Make Upgrading Equipment Easier
One of the biggest perks of financing is the ability to easily upgrade to the latest advancements in technology. Up-to-date equipment is essential to staying competitive and winning more jobs. Further, efficient equipment can result in lower operations costs, saving money in the long run.
Utility construction companies that finance their equipment on an operating lease will benefit from the ability to upgrade every 3-5 years without excess costs.
In addition, manufacturers of technologically-advanced utility construction equipment can benefit from offering finance options to their users.
For instance, we recently partnered with a company that has developed several hybrid, energy-efficient, and environmentally-friendly bucket truck and digger derrick options. Their hybrid bucket trucks, while more expensive than traditional models by approximately $70,000, offer many added benefits - including fuel savings - which can add up significantly over time. By partnering with our firm, the company is able to offer leases on these highly efficient trucks, enabling their customers to keep their equipment fleets fresh while saving costs on fuel, as well as reducing downtime and maintenance costs.
Increase Flexibility and Fleet Diversification
Today's construction companies recognize that, regardless of the healthy state of the industry, flexibility must always be a component of their equipment acquisition strategy. This generally means a portion owned, a portion leased on terms ranging from 3-10 years, and a portion rented.
The use of short-term rental equipment by utility contractors has remained strong as project volume increases. That said, as more professionals have become confident in acquiring assets based on rising demand, it is beginning to make more sense for a larger portion of their equipment collection to be financed on operating leases.

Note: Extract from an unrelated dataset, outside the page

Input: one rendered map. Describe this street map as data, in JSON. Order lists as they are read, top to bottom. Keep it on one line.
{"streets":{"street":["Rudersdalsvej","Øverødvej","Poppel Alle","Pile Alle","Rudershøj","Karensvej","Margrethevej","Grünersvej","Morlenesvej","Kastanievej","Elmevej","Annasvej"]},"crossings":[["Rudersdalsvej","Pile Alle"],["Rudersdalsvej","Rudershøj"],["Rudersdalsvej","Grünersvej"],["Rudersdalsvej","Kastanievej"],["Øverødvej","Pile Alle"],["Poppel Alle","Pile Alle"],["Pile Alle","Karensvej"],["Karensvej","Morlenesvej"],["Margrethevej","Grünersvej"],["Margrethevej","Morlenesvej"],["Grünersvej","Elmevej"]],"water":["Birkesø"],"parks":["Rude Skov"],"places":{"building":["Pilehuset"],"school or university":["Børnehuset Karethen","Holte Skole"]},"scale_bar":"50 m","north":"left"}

Because the industry is more steady and predictable, the lulls between jobs will be less frequent, and to pay such high premiums on short-term rentals is no longer necessary to adapt to workflow in most cases. Equipment can be financed on an operating lease for terms as short as just a few years, while offering much lower payments per month than equipment rented on shorter terms.
This is not to say that short-term rentals won't always play a role to some degree in a utility contractor's equipment strategy. For example, construction firms based in certain areas heavily affected by recent natural disasters may experience a temporary spike in business that requires rental equipment - however, they might also consider operating leases for some of these additions based on projected future growth.
Most utility contractors will soon be heading into the new year with confidence, as the industry continues to thrive and job demand rises. When evaluating their equipment acquisition strategies, it will be important for professionals to consider how different financing and leasing structures can benefit them in terms of costs and convenience, and help them build and position their equipment fleet for years and decades to come.